A defendant’s conduct is “outrageous” when it is so extreme as to exceed all bounds of that usually tolerated in a civilized community. And the defendant must either intend his or her conduct to inflict injury or engaged in it with the realization that injury will result. Liability for intentional infliction of emotional distress does not extend to mere insults, indignities, threats, annoyances, petty oppressions, or other trivialities. (Hughes v. Pair (2009) 46 Cal.4th 1035, 1050-1051 [citations and quotations omitted].) While those cases say that it is ‘usually’ a question of fact, many cases have dismissed intentional infliction of emotional distress cases on demurrer, concluding that the facts alleged do not amount to outrageous conduct as a matter of law. (See, e.g., Mintz v. Blue Cross of California (2009) 172 Cal.App.4th 1594, 1608–1609; Coleman v. Republic Indemnity Ins. Co. (2005) 132 Cal.App.4th 403, 416–417; Ricard v. Pacific Indemnity (1982) 132 Cal.App.3d 886, 895.)” (Barker v. Fox & Associates (2015) 240 Cal.App.4th 333, 355-356; see CACI 1600, et seq.)

 

“With respect to the requirement that a plaintiff show severe emotional distress, this court has set a high bar. ‘Severe emotional distress means “‘“emotional distress of such substantial quality or enduring quality that no reasonable [person] in civilized society should be expected to endure it.”’”’ [Citation.]” (Hughes v. Pair, supra, 46 Cal.4th at p. 1051.)

 

Here, the Complaint does not allege any of the Defendant’s conduct to be extreme and outrageous. Nor does it present evidence showing Jason Hennessey’s intent or any severe or extreme emotional distress that Plaintiff has suffered.

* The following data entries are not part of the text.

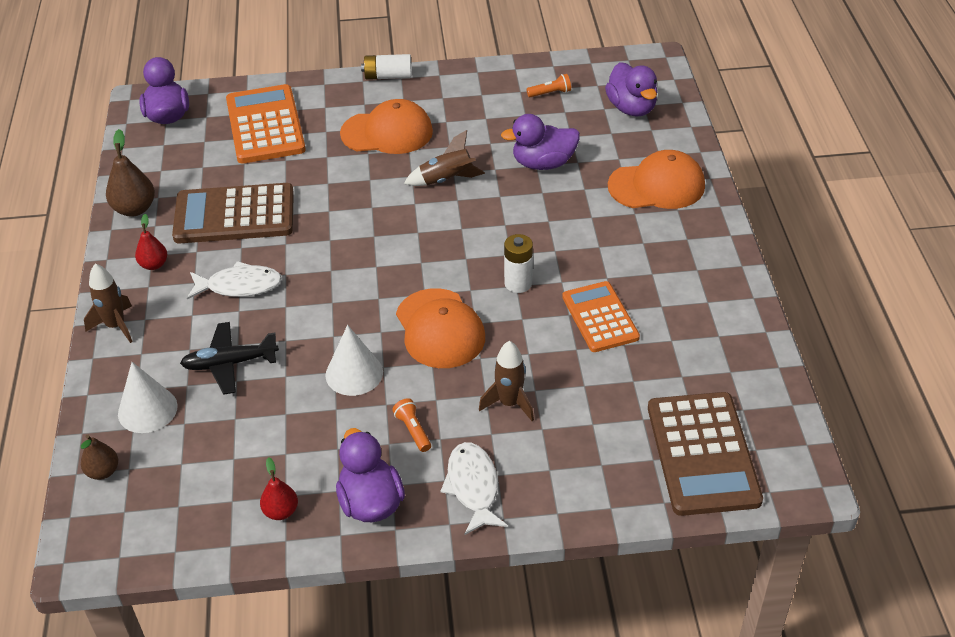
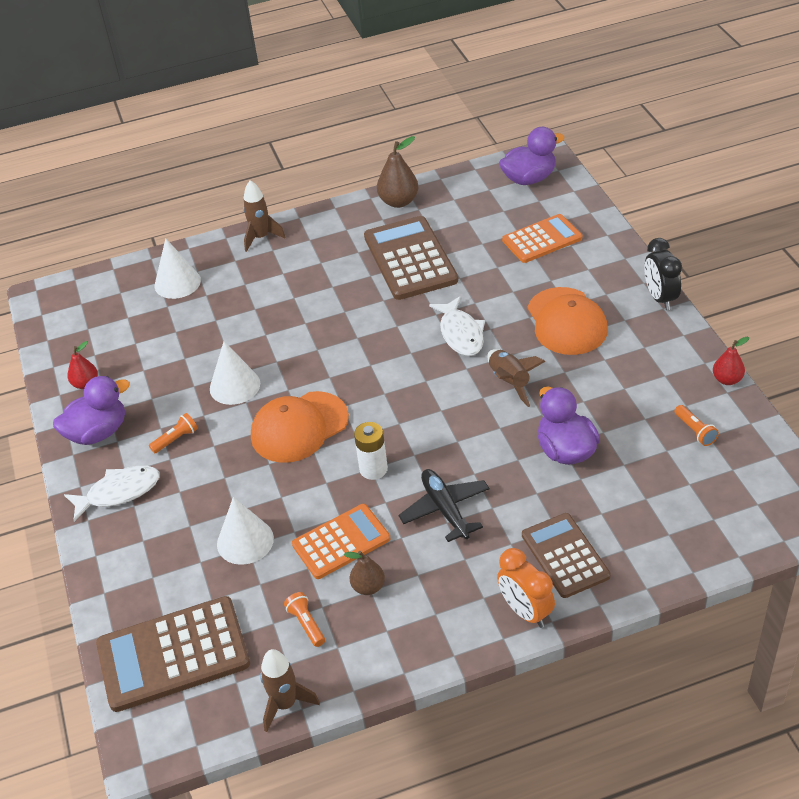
camera: 80 degrees right, 0 degrees up
brown pear [81,435,118,480] -> brown pear moved to [344,551,385,595]
red pear [135,214,167,270] -> red pear moved to [713,337,749,385]
black plane [180,322,279,395] -> black plane moved to [398,469,489,542]
white fish [187,261,282,300] -> white fish moved to [429,296,485,356]
orange calculator [226,84,306,163] -> orange calculator [502,214,582,263], size x0.66
white battery [361,54,412,80] -> black clock [644,238,682,310]
brown rocket [479,341,534,421] -> brown rocket moved to [260,649,320,732]
purple duck [605,62,657,117] -> none
orange cap [608,150,705,209] -> brown calculator [522,513,611,598]
none -> white cone [217,497,274,565]
none -> orange flashlight [284,592,325,647]
none -> orange clock [497,548,555,628]

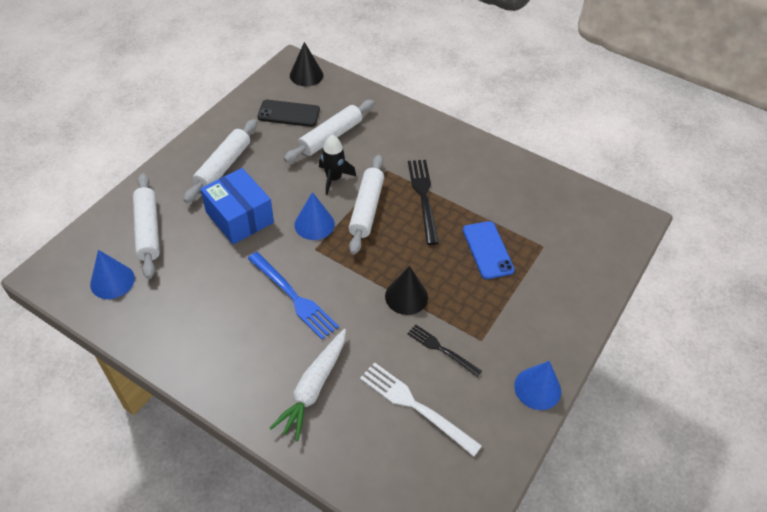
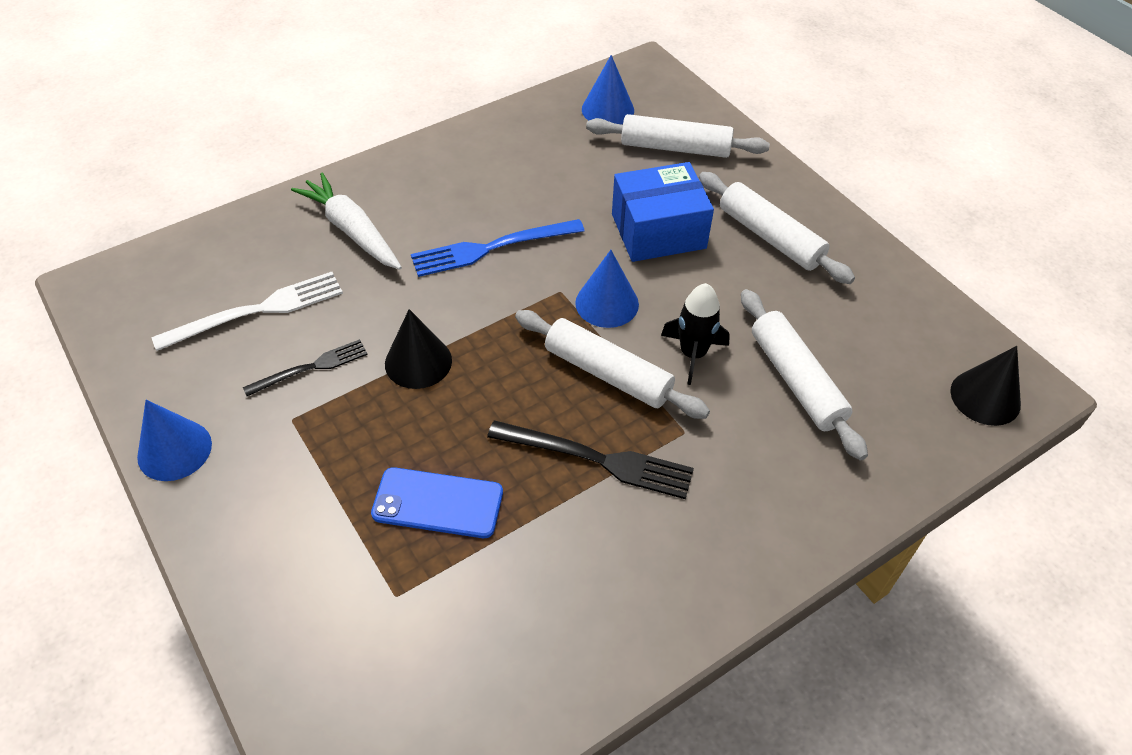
camera: 115 degrees right, 0 degrees up
black phone [257,100,320,127] -> none

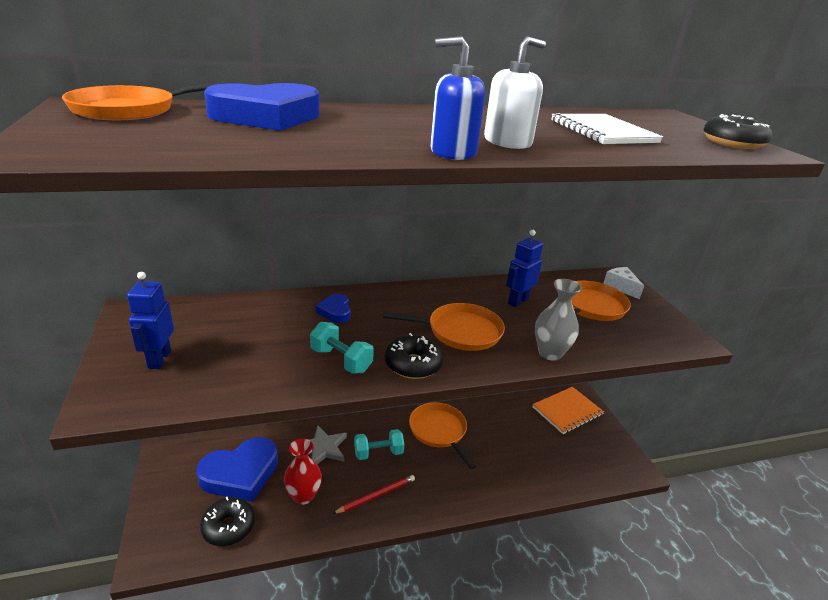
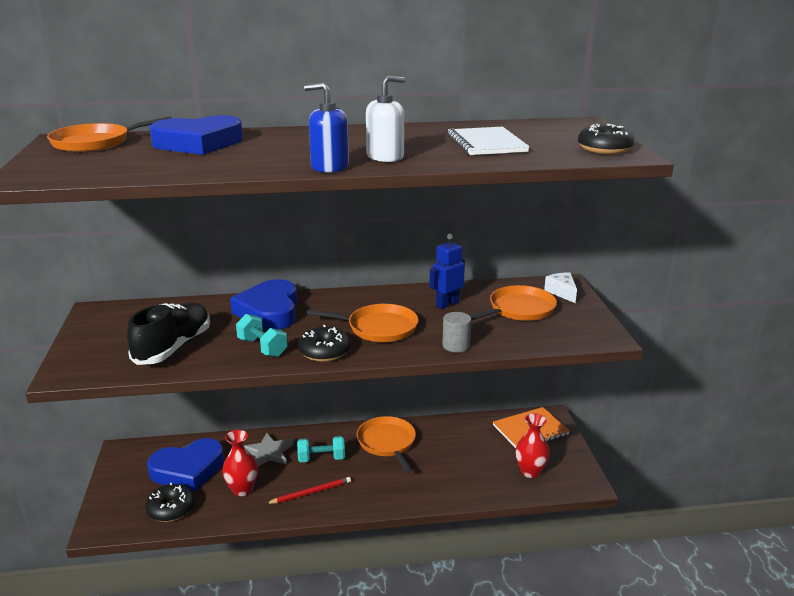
camera: 10 degrees right, 5 degrees down
blue robot [127,272,174,369] -> none
blue heart [316,294,351,323] -> blue heart [230,279,297,330], size x2.11
grey vase [535,279,582,361] -> grey cylinder [442,312,471,353]
none -> black shoe [127,302,210,365]
none -> red vase [515,413,550,478]

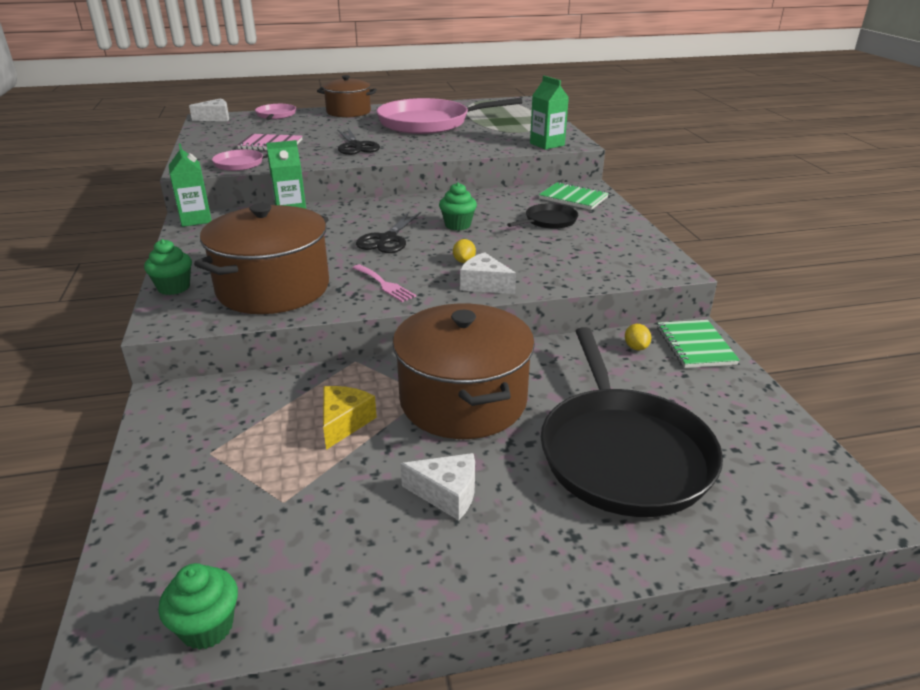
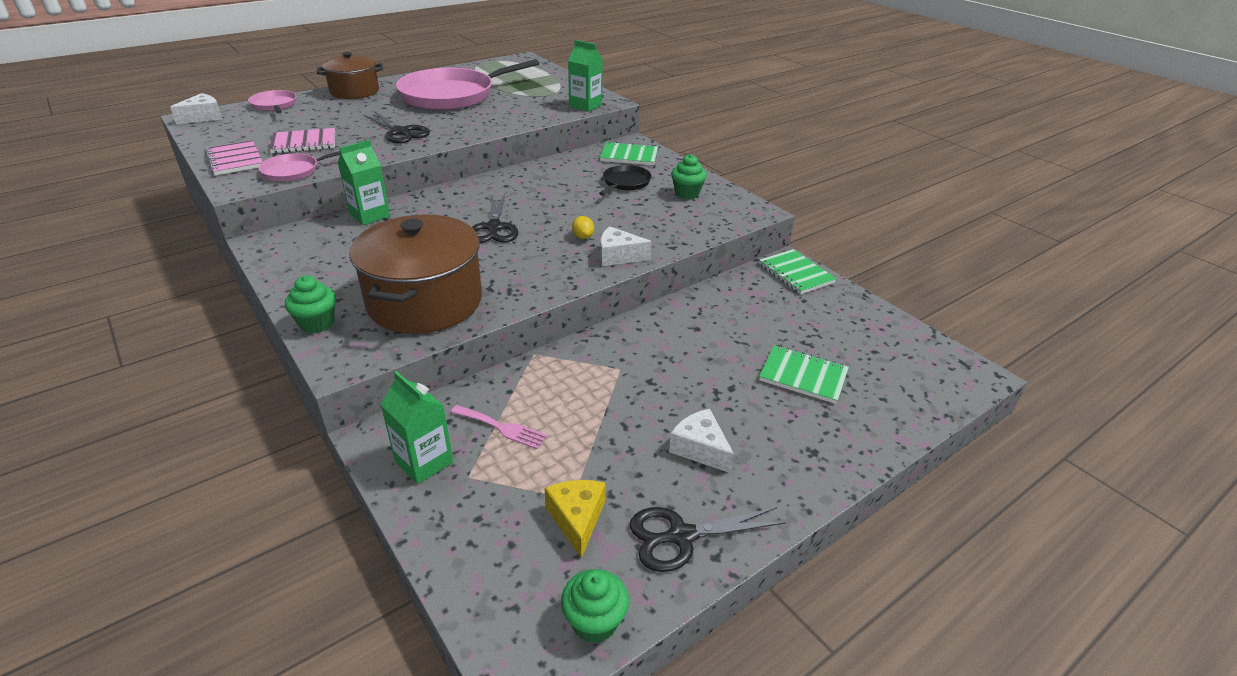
camera: 25 degrees left, 5 degrees up
green carton [169,143,212,227] -> green carton moved to [381,371,453,484]
yellow cheese [323,386,377,450] -> yellow cheese moved to [545,480,605,558]
pink fork [353,264,416,302] -> pink fork moved to [451,405,547,449]
brown pot [392,304,535,439] -> none
white cheese [401,453,475,520] -> white cheese turned 120 degrees counterclockwise [669,409,734,473]
green cupcake [439,182,477,231] -> green cupcake moved to [671,154,707,199]
black pan [541,327,723,517] -> green notebook [759,345,849,404]
yellow lemon [625,324,651,350] -> none
none -> pink notebook [205,140,263,176]
none -> black scissors [630,507,786,572]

The Complaint summarily asserts that “Defendant Jason Hennessey’s actions with respect to the political coup against Plaintiff and misappropriation of investor funds have caused emotional distress to Plaintiff.” (Compl., at p. 9.) However, this alone does not present factual allegations to state all the required elements for a cause of action for Intentional Infliction of Emotional Distress.

 

Therefore, the Court must SUSTAIN the Demurrer as to this cause of action.

 

G.                Statute of Limitation

 

As the Court has sustained the Demurrer, concluding that the Complaint fails to sufficiently state any of the alleged causes of action, it is unnecessary to examine the statute of limitation argument, as it would be relevant only if the cause of action were sufficiently stated.

 

H.                Absence of Prayer for Relief

 

Defendants also note that the Complaint does not contain a prayer for relief, rendering it uncertain, unintelligible, vague and ambiguous under Code of Civil Procedure section 430.10 subdivision (f).

 

A demurrer tests the legal sufficiency of the factual allegations in a complaint. (Lewis v. Safeway, Inc. (2015) 235 Cal.App.4th 385, 388.) The prayer for damages itself is not a part of the complaint, thus not subject to demurrer. The fact that a plaintiff has prayed for relief to which he may not be entitled does not affect the sufficiency of his complaint. (Moropoulos v. C.H. & O.B. Fuller Co. (1921) 186 Cal. 679, 688.)

 

Mirroring the reasoning outlined in Moropoulos v. C.H. & O.B. Fuller Co., the Court concludes that the absence of Prayer for Relief is not an issue under the review of a demurrer. Thus, it does not constitute alternative grounds for sustaining a demurrer.

 

I.                   Leave to Amend

 

“[F]or an original complaint, regardless of whether the plaintiff has requested leave to amend, it has long been the rule that a trial court's denial of leave to amend constitutes an abuse of discretion unless the complaint ‘shows on its face that it is incapable of amendment.’ (King v. Mortimer (1948) 83 Cal.App.2d 153, 158.)

 

Considering the liberality in permitting amendment following an order sustaining a demurrer, the Court GRANTS Plaintiff’s request for leave to amend.

 

In sum, the Court SUSTAINS WITH LEAVE TO AMEND the Demurrer based on the foregoing reasons.

 

CONCLUSION

           

Defendants’ Demurrer is SUSTAINED WITH LEAVE TO AMEND.

 

Plaintiff is ordered to serve and file a First Amended Complaint within 20 days.

 

Moving party is ordered to give notice.